Data protection law in India is a step closer to being enacted after Union IT Minister Ravi Shankar Prasad introduced the Personal Data Protection Bill, 2019, in Parliament. Due to the compound increase in the number of online transactions and the amount of data generated, we require a concrete bill to enhance our data protection. The bill must focus on providing a framework for protecting individuals’ privacy by informing the customers about how their data is processed.
How Did It Happen?
In July 2017, the Government of India formed a committee of experts headed by retired Supreme Court Justice BN SriKrishna to study the issues related to data protection law in India. After working on it for a year, the committee submitted a draft of the Personal Data Protection (PDP) Bill in July 2018 and requested feedback from the public, Ministers, stakeholders, and other industry experts. Based on the input, a revised draft of the bill was submitted in the Lok Sabha and the lower house of parliament in December 2019. Now it has been referred to a 30-member Joint Parliamentary Committee for review, which is expected to submit its report on or before April 3, 2020.

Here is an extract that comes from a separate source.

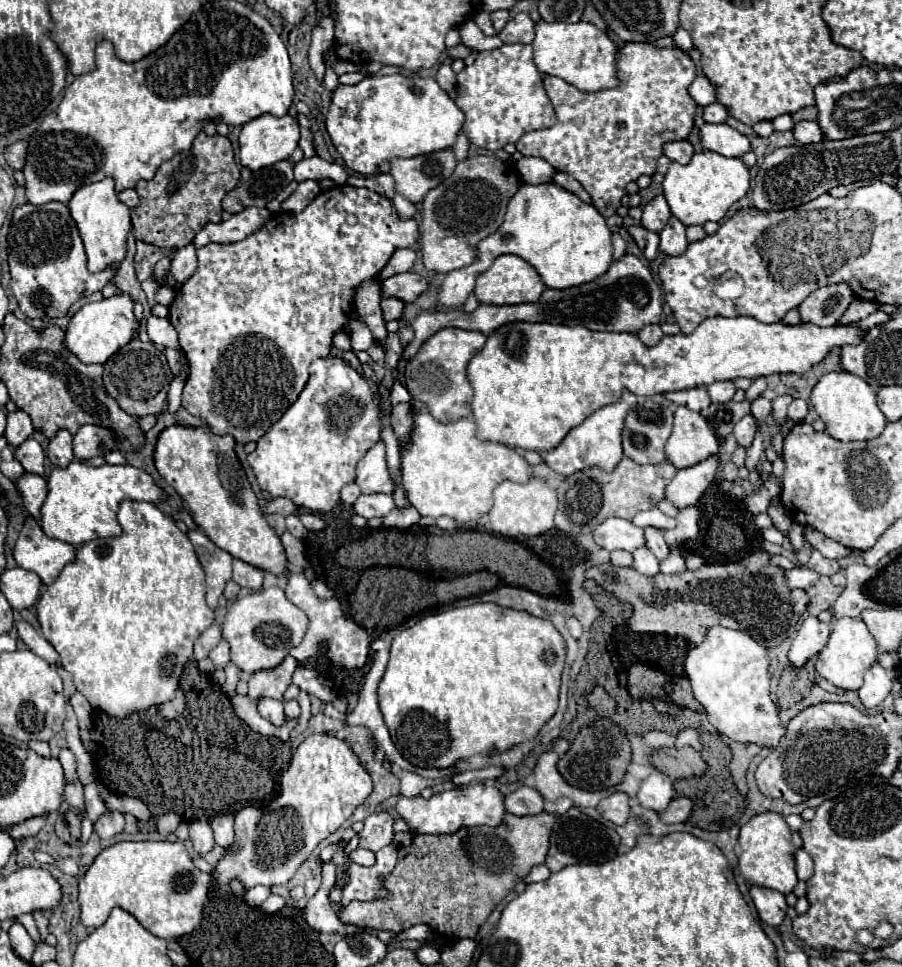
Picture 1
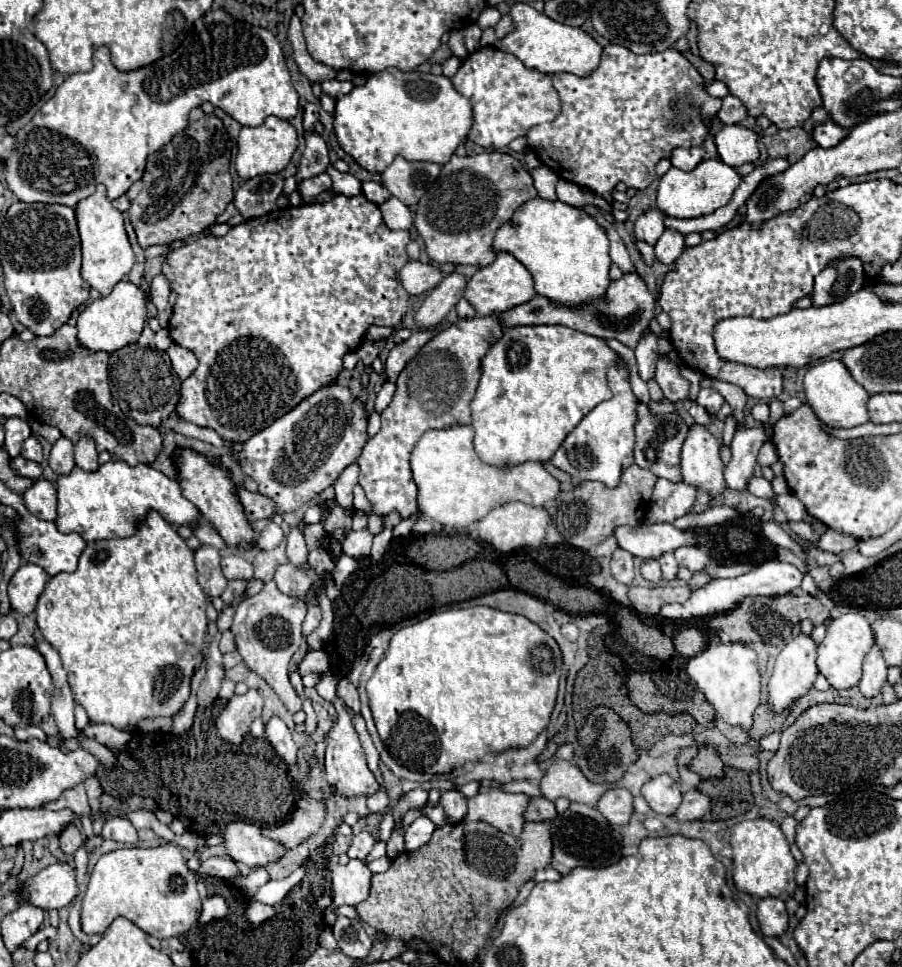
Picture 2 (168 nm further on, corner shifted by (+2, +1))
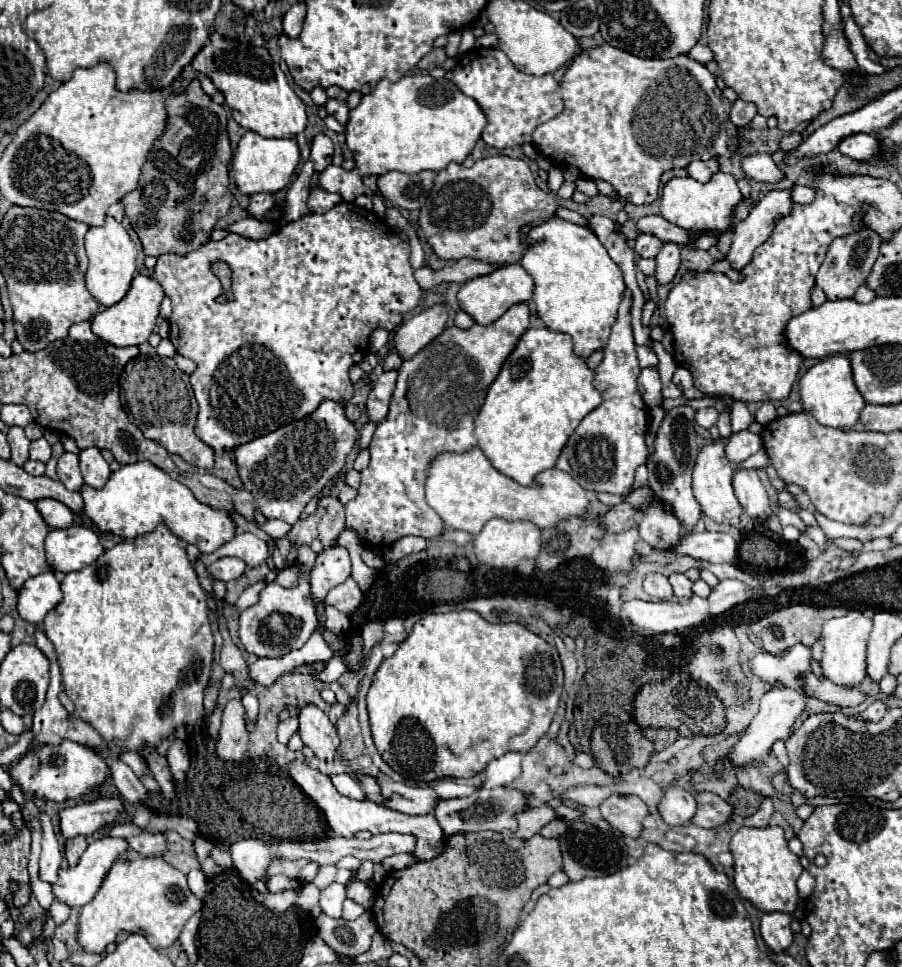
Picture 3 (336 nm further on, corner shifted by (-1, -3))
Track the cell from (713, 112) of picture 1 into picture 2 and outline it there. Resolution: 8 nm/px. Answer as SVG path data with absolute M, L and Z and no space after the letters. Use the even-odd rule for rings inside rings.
M727 95L727 97L723 99L721 109L717 111L717 117L719 117L719 121L725 123L725 125L735 125L735 123L741 123L741 121L747 117L747 111L745 111L743 103L741 103L737 97Z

What Rights does this Bill Offer?
- The Personal Data Protection Bill (PDP Bill) is India’s first attempt towards the protection of personal data. The bill regulates the processing of citizens’ data by government and companies incorporated in India.
- The proposed bill also allows the processing of data by companies only with the consent of the individual. However, the bill also permits personal data processing without consent in exceptional cases like medical emergencies and for legal proceedings.
- The bill also permits customers to move their data from one provider to another and allows users to know the number of companies with whom the data is shared.
- Additional responsibilities are also imposed on companies based on the volume of data they collect from customers. This includes periodic security audits, the appointment of a data protection officer, and performing data protection assessments defined by the regulator.
- Severe penalties have been proposed for failing to comply with the data protection with the fines extending up to INR 15 crores (around US$ 2.1M) or 4 percent of its global turnover.
- In terms of data localization, the bill allows the transfer of personal data across borders without any limitations. However, restrictions are placed on sensitive personal data, which needs to be stored in India. Sensitive personal data can also be processed outside the country if the regulator approves it.
Data Protection Bill v/s Industries
This bill is expected to create disruptions across industries, and it is set to have a significant impact on fintech, as it necessitates fintech companies to prepare for additional compliance obligations. Fintech platforms handle large volumes of sensitive customer data—names, cell phones, addresses, bank account numbers, credit history, and PAN. The bill classifies all forms of personal financial data as ‘sensitive personal data.’ This action may bring more complications to this sector as chances of ranking these fintech companies as ‘Significant Data Fiduciaries’ is very high.
Another challenge is the provision of ‘right to be forgotten,’ where organizations are not allowed to access customer data after the purpose of which it was shared is met unless they have explicit consent from the customer. The deletion of data can create new regulatory bottlenecks for fintech companies as they won’t be able to assume ownership of consumer data as their own. This action also will erode their competitive edge over other companies where data was their moat. In contrast, opportunities will open for new players like consent brokers who facilitate data sharing, storage, and management of end-user data across multiple platforms on behalf of users.
It might take long for fintech companies to adapt to the new data protection guidelines. However, companies should start making investments in data systems to comply with the bill as soon as possible to avoid hefty penalties.